Nesse sentido, ao avaliar as famílias da atualidade, o ministro batista afirma que, com o falecimento dos pais, os filhos mais velhos costumam exercer papéis de grandes responsabilidades na liderança familiar. Mas pensa que, independentemente da idade, é necessário saber qual deles estaria mais capacitado para cumprir essa função. No entanto, esclarece que, quanto ao cuidado dos pais idosos ou doentes, as Escrituras deixam claro que é uma tarefa de todos os filhos, sem distinção de idade. “A Bíblia diz: Honra a teu pai e a tua mãe, para que se prolonguem os teus dias na terra que o SENHOR, teu Deus, te dá (Êx 20.12). Portanto, a função deve ser dividida entre os irmãos, seguindo as capacidades e condições de cada um”, observa o pastor, acrescentando que, nos tempos atuais, em se tratando inclusive de sucessão para assumir negócios familiares ou a liderança ministerial, é necessário focar a capacitação, o caráter e o chamado divino, e não apenas a ordem de nascimento. “É essencial estender esse tratamento às mulheres. Mesmo não sendo mais velha, muitas são competentes para ocupar cargos de liderança”, frisa.

Foto: Arquivo pessoal
O Pr.
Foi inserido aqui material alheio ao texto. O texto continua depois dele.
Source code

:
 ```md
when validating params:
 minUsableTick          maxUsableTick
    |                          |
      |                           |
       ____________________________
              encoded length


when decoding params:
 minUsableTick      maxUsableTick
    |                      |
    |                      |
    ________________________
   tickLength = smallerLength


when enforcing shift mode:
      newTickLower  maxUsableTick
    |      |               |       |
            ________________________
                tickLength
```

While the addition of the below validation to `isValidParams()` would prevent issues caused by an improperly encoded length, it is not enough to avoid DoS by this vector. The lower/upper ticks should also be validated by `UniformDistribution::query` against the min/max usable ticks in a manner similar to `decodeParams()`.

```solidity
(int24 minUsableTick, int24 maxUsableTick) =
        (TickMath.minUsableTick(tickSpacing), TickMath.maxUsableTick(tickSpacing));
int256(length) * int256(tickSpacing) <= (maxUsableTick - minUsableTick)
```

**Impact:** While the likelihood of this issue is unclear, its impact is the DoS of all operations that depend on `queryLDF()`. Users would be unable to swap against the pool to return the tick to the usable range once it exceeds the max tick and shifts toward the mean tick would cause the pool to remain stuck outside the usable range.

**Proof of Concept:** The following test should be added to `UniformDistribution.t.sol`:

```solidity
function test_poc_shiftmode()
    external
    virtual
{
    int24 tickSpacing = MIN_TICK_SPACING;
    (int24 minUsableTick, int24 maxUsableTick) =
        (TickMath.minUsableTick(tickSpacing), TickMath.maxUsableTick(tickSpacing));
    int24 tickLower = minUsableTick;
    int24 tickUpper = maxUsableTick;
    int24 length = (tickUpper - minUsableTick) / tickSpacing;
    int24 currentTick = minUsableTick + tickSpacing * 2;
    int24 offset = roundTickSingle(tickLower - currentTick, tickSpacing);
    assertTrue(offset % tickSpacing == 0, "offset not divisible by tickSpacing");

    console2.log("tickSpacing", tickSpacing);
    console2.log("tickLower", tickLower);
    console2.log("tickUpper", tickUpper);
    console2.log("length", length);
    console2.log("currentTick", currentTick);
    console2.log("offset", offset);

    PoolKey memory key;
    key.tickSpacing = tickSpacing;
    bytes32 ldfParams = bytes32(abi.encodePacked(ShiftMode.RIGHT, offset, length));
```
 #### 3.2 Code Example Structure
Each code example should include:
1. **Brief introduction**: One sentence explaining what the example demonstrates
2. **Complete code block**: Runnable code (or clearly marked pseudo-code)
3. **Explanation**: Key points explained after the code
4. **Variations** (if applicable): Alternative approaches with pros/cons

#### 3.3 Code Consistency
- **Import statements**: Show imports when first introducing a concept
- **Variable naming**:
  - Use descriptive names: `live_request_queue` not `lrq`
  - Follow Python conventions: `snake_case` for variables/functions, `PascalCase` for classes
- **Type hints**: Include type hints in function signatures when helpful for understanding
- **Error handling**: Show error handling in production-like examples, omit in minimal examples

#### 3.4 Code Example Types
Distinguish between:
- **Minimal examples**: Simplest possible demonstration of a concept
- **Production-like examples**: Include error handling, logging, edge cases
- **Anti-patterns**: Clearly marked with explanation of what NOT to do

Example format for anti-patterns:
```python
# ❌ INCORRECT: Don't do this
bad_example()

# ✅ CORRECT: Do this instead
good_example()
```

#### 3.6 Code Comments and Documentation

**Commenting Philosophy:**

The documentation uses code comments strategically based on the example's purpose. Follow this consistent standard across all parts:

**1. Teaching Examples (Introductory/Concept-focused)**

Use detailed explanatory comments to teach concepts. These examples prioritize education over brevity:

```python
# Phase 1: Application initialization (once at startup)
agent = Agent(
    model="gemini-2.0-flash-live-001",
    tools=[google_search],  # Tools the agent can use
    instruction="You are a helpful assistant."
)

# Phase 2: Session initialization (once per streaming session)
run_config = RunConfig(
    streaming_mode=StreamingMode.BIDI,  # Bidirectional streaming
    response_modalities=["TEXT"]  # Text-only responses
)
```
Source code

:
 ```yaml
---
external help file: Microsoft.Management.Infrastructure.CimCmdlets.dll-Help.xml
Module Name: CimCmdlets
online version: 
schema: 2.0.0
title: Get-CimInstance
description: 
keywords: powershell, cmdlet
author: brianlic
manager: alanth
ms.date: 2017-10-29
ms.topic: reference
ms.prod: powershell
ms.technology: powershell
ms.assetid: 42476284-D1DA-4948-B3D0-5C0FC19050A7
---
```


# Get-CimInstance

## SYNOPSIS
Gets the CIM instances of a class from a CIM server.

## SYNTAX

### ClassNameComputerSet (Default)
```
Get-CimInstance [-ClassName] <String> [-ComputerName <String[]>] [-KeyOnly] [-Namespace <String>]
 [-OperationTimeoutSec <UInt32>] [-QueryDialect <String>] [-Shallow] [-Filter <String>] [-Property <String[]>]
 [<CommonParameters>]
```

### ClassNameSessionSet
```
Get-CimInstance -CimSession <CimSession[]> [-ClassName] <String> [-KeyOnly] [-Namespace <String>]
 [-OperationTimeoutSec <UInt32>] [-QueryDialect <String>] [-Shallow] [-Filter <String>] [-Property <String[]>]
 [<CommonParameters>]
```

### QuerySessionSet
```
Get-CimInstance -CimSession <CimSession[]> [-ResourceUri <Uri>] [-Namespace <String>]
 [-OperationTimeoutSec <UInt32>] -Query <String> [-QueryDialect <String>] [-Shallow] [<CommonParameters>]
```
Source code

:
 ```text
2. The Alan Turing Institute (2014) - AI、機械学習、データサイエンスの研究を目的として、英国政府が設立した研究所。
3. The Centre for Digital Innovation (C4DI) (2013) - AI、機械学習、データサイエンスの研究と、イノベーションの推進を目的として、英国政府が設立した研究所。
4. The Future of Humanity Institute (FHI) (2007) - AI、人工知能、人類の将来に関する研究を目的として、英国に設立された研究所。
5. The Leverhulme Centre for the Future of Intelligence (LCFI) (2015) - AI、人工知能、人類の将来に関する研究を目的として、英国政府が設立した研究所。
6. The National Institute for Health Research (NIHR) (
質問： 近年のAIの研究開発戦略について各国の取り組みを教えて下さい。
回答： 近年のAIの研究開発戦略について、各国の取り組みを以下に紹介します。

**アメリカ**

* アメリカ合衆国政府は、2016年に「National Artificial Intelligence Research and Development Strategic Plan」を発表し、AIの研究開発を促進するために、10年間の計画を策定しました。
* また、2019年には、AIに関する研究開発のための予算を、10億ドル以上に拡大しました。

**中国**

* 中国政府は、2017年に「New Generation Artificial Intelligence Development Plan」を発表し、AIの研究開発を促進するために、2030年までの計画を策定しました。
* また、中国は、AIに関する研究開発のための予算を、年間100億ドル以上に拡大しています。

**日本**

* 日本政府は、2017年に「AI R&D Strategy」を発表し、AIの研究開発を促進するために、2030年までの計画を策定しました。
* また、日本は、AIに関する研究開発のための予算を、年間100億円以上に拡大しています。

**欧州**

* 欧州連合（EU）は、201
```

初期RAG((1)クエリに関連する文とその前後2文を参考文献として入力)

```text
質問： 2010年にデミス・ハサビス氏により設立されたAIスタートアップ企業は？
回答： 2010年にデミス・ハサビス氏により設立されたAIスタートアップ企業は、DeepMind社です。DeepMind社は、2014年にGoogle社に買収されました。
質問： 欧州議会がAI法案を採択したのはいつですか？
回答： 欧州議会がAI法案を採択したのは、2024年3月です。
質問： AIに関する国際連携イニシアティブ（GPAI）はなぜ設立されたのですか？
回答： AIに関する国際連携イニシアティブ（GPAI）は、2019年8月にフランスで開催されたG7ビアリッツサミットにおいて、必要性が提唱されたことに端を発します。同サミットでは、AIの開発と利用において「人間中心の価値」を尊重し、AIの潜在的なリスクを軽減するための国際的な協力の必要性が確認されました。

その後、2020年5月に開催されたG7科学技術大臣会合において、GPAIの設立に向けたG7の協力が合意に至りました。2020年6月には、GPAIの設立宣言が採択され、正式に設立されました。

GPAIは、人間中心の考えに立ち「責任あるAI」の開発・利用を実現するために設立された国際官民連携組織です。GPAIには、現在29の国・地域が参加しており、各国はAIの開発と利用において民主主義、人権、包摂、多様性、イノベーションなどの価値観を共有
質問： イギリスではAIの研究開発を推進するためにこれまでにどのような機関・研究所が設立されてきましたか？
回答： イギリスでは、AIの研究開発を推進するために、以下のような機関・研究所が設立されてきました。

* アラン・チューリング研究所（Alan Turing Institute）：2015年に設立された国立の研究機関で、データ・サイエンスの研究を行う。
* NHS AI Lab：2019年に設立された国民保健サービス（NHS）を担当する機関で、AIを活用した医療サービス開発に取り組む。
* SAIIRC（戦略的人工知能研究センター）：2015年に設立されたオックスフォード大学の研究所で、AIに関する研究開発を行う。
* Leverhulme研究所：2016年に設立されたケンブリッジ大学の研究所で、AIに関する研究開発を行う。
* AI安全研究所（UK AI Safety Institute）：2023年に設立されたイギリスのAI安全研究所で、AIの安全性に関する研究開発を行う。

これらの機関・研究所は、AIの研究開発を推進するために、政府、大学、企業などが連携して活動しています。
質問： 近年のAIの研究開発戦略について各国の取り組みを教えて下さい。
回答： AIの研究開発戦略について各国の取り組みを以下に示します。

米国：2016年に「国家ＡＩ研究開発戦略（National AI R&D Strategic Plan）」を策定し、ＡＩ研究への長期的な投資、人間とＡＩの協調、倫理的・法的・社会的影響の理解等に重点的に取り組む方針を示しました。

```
Azer Duarte Junior, da Igreja Batista Central em Andrade Araújo, na cidade de Belford Roxo (RJ), na Baixada Fluminense, lembra que Deus trata todos os cristãos da mesma forma, independentemente de gênero e idade. De acordo com ele, no núcleo familiar, o tratamento deve ser igual e seus membros precisam agir conforme a vontade do Todo-Poderoso. “Todas as escolhas e decisões têm de refletir a soberania do Altíssimo”, prega.

Foto: Arquivo pessoal
Já a Pra. Sarah Araújo Xavier Santos, líder da Igreja da Graça em Valparaíso (GO), analisa a questão da primogenitura com base na carta de Paulo aos Colossenses, na qual o apóstolo afirma que Jesus é chamado de primogênito de toda a criação (Cl 1.15,18). “Essa mensagem mostra a posição suprema e redentora de Cristo”, destaca a ministra, explicando que, por intermédio dEle, os cristãos se tornaram filhos de Deus e, dessa maneira, receberam o direito da primogenitura, conforme registra Romanos 8.17: E, se nós somos filhos, somos, logo, herdeiros também, herdeiros de Deus e coherdeiros de Cristo; se é certo que com ele padecemos, para que também com ele sejamos glorificados. “Não podemos trocar essa bênção por um prato de lentilha”, salienta a líder, reafirmando que a primogenitura guarda um caráter comportamental, cultural e espiritual.